Activity -> Only a number is expected: how many lines in the entries that follow contain the word "GREY"?

⟨

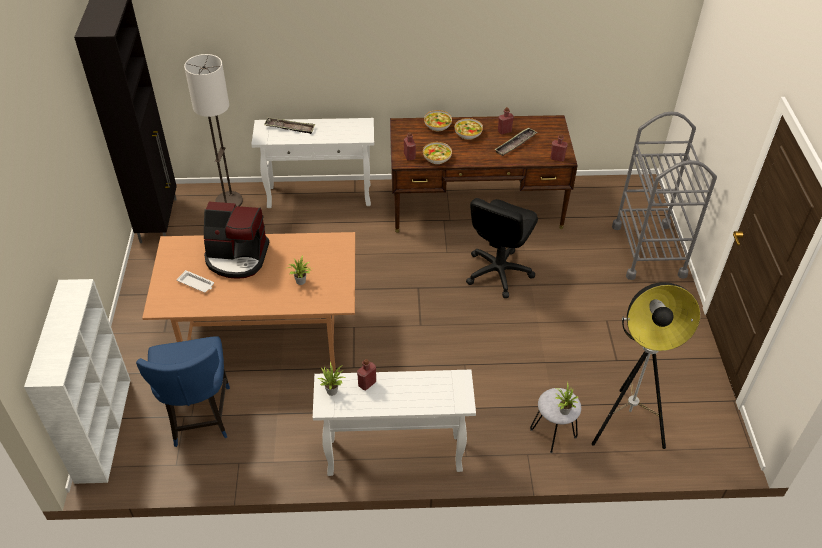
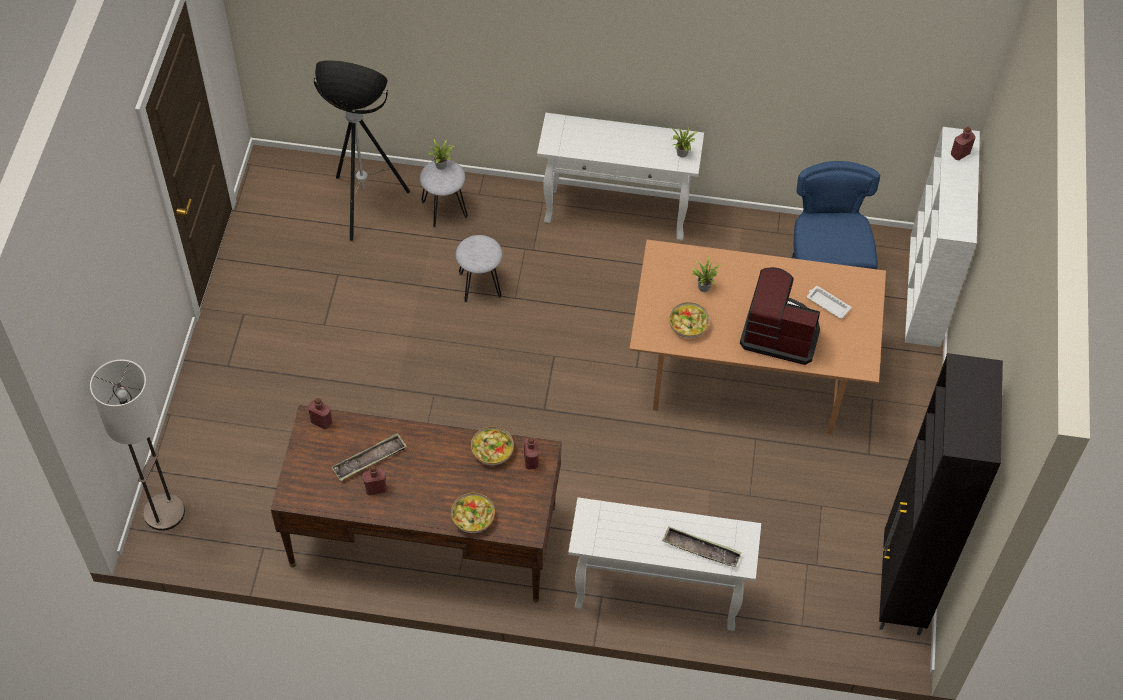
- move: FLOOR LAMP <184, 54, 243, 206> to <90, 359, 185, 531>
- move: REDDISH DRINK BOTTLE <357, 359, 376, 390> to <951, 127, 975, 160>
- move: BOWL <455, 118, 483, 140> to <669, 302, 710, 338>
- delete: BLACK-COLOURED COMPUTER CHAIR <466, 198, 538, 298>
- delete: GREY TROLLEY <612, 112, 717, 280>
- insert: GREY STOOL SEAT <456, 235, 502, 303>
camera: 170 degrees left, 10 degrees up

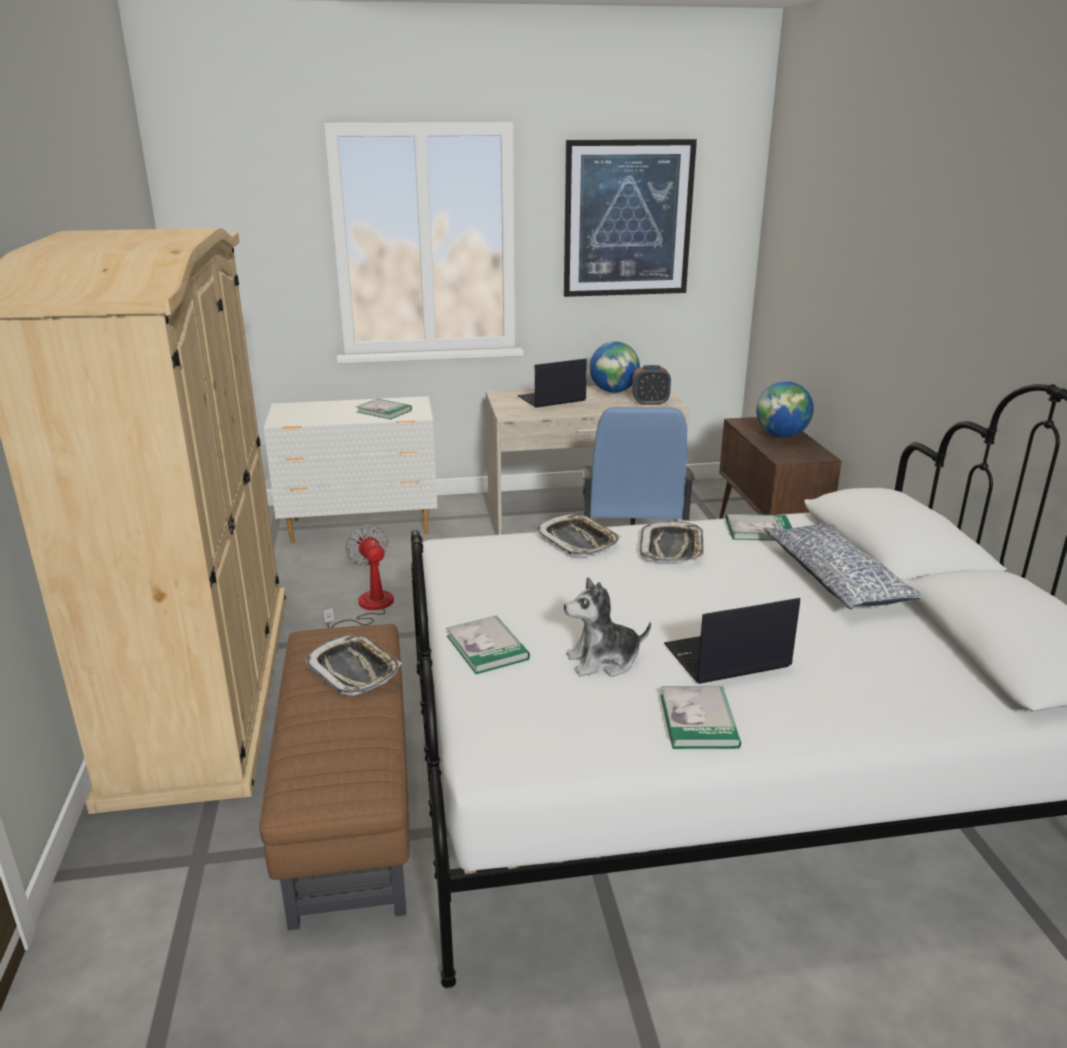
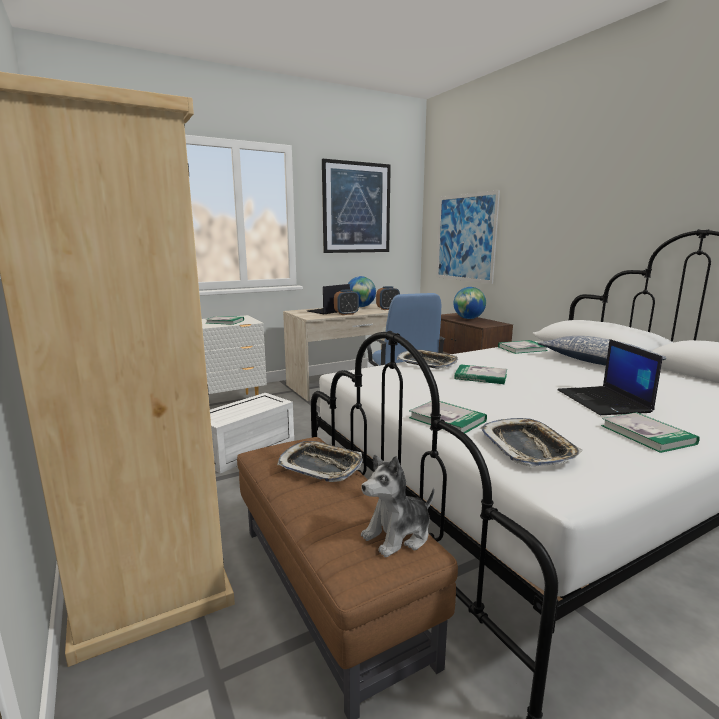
- replace: COOLING FAN <323, 524, 394, 628> to WHITE STORAGE BIN <210, 393, 294, 473>
- move: CUDDLY TOY <564, 577, 651, 677> to <361, 455, 434, 557>
- move: SERVING TRAY <640, 521, 704, 562> to <480, 418, 583, 466>
- rotate: LAPTOP <664, 598, 800, 684> = <557, 339, 662, 415> 60 degrees counterclockwise
- insert: TABLE CLOCK <334, 289, 359, 315>
- insert: WALL ART <436, 190, 500, 284>
- insert: BOUND BOOK <454, 364, 507, 384>
camera: 20 degrees left, 10 degrees down

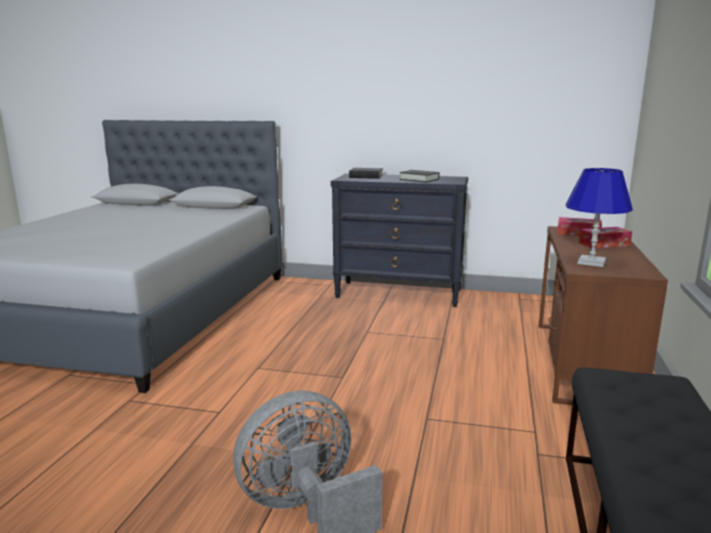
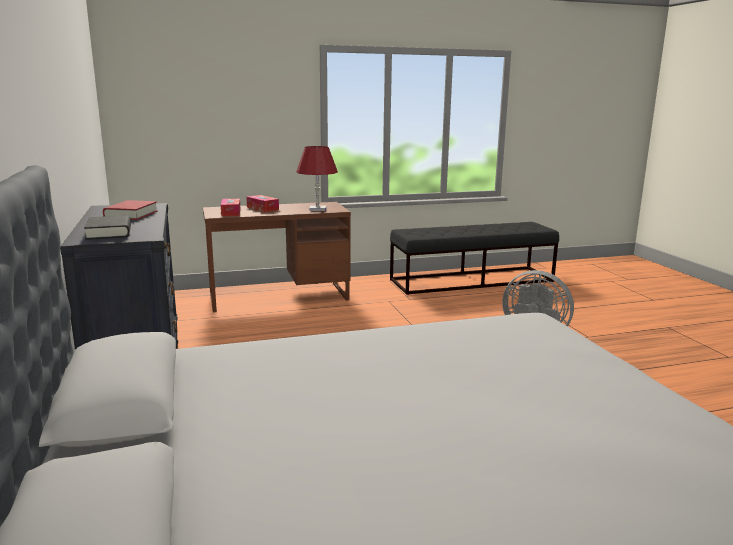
- recolor: BLACK-COLOURED BOUND BOOK <399, 170, 440, 182> to REDDISH BOUND BOOK <103, 200, 158, 220>
- recolor: BLUE-COLOURED LAMP FOR A TABLE <566, 168, 633, 267> to REDDISH LAMP FOR A TABLE <296, 146, 338, 211>
camera: 120 degrees left, 0 degrees up

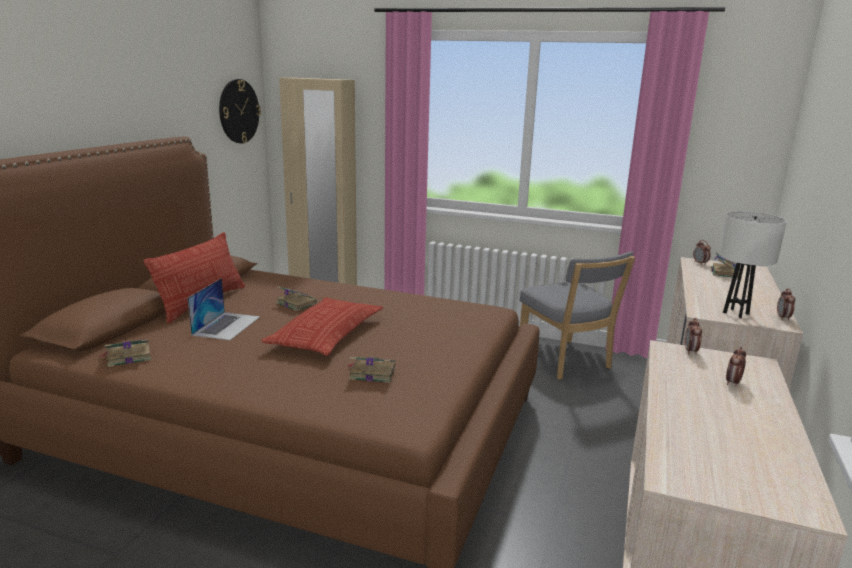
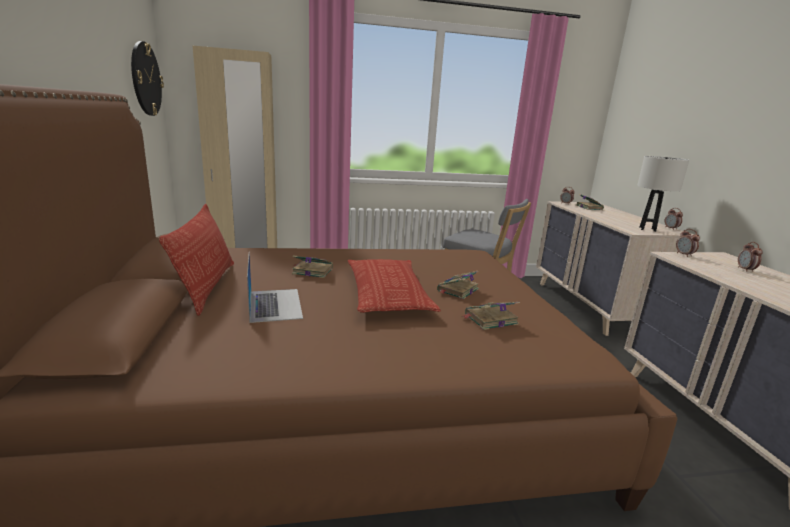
- move: BOUND BOOK <100, 339, 151, 367> to <437, 270, 479, 299>
camera: 30 degrees left, 0 degrees up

⟩

Task solution -> 2